Gertrude Valentini was everyone’s idea of a mother, and she was one. Her son, Gregory, was serving in the Atlantic Squadron of the Royal Canadian Navy. She had a becoming, sexless smile, a comfortable round body and bosom, a penchant for fainting and a wardrobe in which, somehow, everything resembled an apron. Her eyesight was poor. When time or privacy permitted, she would ferret out an old-fashioned lorgnette from her knitting bag to read the phone book or clarify a distant scene. She crocheted uneven antimacassars during Council meetings.
Mrs Valentini lived in a small four-room bungalow with lace curtains and a white picket fence. It was close to the factories. The fence was painted four times a year, at no charge, by the public relations department of a giant steel mill.
One of the other things her husband had left her was a secret formula for making odourless gin from rutabagas. Alderman Valentini drank a six-ounce tumbler of neat gin at bedtime and had a large smash every morning before breakfast.

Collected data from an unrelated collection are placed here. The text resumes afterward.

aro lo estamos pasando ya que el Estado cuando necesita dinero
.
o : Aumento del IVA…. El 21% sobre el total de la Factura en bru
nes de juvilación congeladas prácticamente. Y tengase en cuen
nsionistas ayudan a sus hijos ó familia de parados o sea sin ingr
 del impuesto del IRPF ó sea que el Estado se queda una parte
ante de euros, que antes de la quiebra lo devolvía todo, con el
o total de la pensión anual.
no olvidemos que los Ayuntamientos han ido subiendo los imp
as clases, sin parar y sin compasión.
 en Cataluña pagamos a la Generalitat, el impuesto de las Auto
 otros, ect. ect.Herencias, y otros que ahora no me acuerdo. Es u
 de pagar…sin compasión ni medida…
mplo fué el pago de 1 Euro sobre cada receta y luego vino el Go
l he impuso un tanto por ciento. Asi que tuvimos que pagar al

Alderman Ingird Tommerup was the senior Alderman from ward four and looked every part of it. She was taller, louder, and huskier than Mrs Valentini. Her hair, as yellow and thick as her Viking ancestors’, was always braided and either wrapped around her head or hung in girlish pigtails to her waist. She seldom wore a hat. Her big-boned frame was usually clothed in a mannish but expensively tailored suit. If necessary, she could out-ski, out-sprint, and out-folk-dance any man on Council.